*Available records*.
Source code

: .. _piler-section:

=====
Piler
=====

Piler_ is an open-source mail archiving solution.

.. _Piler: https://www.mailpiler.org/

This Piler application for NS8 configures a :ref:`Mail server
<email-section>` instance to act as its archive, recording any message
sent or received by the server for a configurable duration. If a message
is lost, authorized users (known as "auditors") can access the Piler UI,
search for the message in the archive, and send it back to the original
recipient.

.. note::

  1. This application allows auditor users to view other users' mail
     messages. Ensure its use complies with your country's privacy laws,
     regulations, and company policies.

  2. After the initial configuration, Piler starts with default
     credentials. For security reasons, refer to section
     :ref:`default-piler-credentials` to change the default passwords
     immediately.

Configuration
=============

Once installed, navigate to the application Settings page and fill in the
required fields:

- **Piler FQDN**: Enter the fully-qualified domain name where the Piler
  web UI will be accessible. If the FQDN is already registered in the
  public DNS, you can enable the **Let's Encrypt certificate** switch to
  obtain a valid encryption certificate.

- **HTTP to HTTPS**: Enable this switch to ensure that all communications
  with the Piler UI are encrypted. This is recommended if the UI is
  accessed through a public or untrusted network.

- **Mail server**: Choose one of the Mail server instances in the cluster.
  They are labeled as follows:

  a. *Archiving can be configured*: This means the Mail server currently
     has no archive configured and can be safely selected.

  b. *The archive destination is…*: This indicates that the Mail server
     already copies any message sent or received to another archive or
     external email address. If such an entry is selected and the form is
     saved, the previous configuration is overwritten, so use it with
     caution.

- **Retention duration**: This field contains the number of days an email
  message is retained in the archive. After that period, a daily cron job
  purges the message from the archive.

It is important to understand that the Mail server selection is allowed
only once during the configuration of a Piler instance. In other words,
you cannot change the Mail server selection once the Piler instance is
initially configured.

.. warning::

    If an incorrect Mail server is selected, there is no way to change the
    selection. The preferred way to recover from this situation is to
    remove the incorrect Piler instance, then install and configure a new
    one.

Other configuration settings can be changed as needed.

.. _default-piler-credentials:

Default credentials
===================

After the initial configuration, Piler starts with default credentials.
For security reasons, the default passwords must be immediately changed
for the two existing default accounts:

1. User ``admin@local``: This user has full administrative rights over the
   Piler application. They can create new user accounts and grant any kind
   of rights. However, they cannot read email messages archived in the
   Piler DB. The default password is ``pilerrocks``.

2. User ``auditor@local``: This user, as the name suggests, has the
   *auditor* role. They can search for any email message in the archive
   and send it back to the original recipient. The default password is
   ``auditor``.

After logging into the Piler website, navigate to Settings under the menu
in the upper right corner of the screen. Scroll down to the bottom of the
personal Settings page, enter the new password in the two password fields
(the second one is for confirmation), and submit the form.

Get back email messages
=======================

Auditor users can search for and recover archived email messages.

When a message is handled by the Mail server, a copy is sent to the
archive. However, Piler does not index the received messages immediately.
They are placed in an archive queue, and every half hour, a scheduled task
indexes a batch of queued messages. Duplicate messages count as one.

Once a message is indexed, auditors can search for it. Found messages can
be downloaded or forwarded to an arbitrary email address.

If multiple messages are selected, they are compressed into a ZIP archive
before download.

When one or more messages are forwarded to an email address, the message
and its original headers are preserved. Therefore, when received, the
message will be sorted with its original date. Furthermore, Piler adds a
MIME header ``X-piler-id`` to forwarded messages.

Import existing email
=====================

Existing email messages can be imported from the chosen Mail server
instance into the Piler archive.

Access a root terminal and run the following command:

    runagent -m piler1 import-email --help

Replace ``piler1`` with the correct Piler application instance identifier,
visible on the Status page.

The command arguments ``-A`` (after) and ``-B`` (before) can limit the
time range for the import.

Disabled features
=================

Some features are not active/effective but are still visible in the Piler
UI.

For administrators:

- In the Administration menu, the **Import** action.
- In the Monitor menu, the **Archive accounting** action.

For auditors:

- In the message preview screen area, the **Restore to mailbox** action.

*Your instructions*. Please output the listing above exactly, every line included.

*Answer space*.
Source code

: .. _piler-section:

=====
Piler
=====

Piler_ is an open-source mail archiving solution.

.. _Piler: https://www.mailpiler.org/

This Piler application for NS8 configures a :ref:`Mail server
<email-section>` instance to act as its archive, recording any message
sent or received by the server for a configurable duration. If a message
is lost, authorized users (known as "auditors") can access the Piler UI,
search for the message in the archive, and send it back to the original
recipient.

.. note::

  1. This application allows auditor users to view other users' mail
     messages. Ensure its use complies with your country's privacy laws,
     regulations, and company policies.

  2. After the initial configuration, Piler starts with default
     credentials. For security reasons, refer to section
     :ref:`default-piler-credentials` to change the default passwords
     immediately.

Configuration
=============

Once installed, navigate to the application Settings page and fill in the
required fields:

- **Piler FQDN**: Enter the fully-qualified domain name where the Piler
  web UI will be accessible. If the FQDN is already registered in the
  public DNS, you can enable the **Let's Encrypt certificate** switch to
  obtain a valid encryption certificate.

- **HTTP to HTTPS**: Enable this switch to ensure that all communications
  with the Piler UI are encrypted. This is recommended if the UI is
  accessed through a public or untrusted network.

- **Mail server**: Choose one of the Mail server instances in the cluster.
  They are labeled as follows:

  a. *Archiving can be configured*: This means the Mail server currently
     has no archive configured and can be safely selected.

  b. *The archive destination is…*: This indicates that the Mail server
     already copies any message sent or received to another archive or
     external email address. If such an entry is selected and the form is
     saved, the previous configuration is overwritten, so use it with
     caution.

- **Retention duration**: This field contains the number of days an email
  message is retained in the archive. After that period, a daily cron job
  purges the message from the archive.

It is important to understand that the Mail server selection is allowed
only once during the configuration of a Piler instance. In other words,
you cannot change the Mail server selection once the Piler instance is
initially configured.

.. warning::

    If an incorrect Mail server is selected, there is no way to change the
    selection. The preferred way to recover from this situation is to
    remove the incorrect Piler instance, then install and configure a new
    one.

Other configuration settings can be changed as needed.

.. _default-piler-credentials:

Default credentials
===================

After the initial configuration, Piler starts with default credentials.
For security reasons, the default passwords must be immediately changed
for the two existing default accounts:

1. User ``admin@local``: This user has full administrative rights over the
   Piler application. They can create new user accounts and grant any kind
   of rights. However, they cannot read email messages archived in the
   Piler DB. The default password is ``pilerrocks``.

2. User ``auditor@local``: This user, as the name suggests, has the
   *auditor* role. They can search for any email message in the archive
   and send it back to the original recipient. The default password is
   ``auditor``.

After logging into the Piler website, navigate to Settings under the menu
in the upper right corner of the screen. Scroll down to the bottom of the
personal Settings page, enter the new password in the two password fields
(the second one is for confirmation), and submit the form.

Get back email messages
=======================

Auditor users can search for and recover archived email messages.

When a message is handled by the Mail server, a copy is sent to the
archive. However, Piler does not index the received messages immediately.
They are placed in an archive queue, and every half hour, a scheduled task
indexes a batch of queued messages. Duplicate messages count as one.

Once a message is indexed, auditors can search for it. Found messages can
be downloaded or forwarded to an arbitrary email address.

If multiple messages are selected, they are compressed into a ZIP archive
before download.

When one or more messages are forwarded to an email address, the message
and its original headers are preserved. Therefore, when received, the
message will be sorted with its original date. Furthermore, Piler adds a
MIME header ``X-piler-id`` to forwarded messages.

Import existing email
=====================

Existing email messages can be imported from the chosen Mail server
instance into the Piler archive.

Access a root terminal and run the following command:

    runagent -m piler1 import-email --help

Replace ``piler1`` with the correct Piler application instance identifier,
visible on the Status page.

The command arguments ``-A`` (after) and ``-B`` (before) can limit the
time range for the import.

Disabled features
=================

Some features are not active/effective but are still visible in the Piler
UI.

For administrators:

- In the Administration menu, the **Import** action.
- In the Monitor menu, the **Archive accounting** action.

For auditors:

- In the message preview screen area, the **Restore to mailbox** action.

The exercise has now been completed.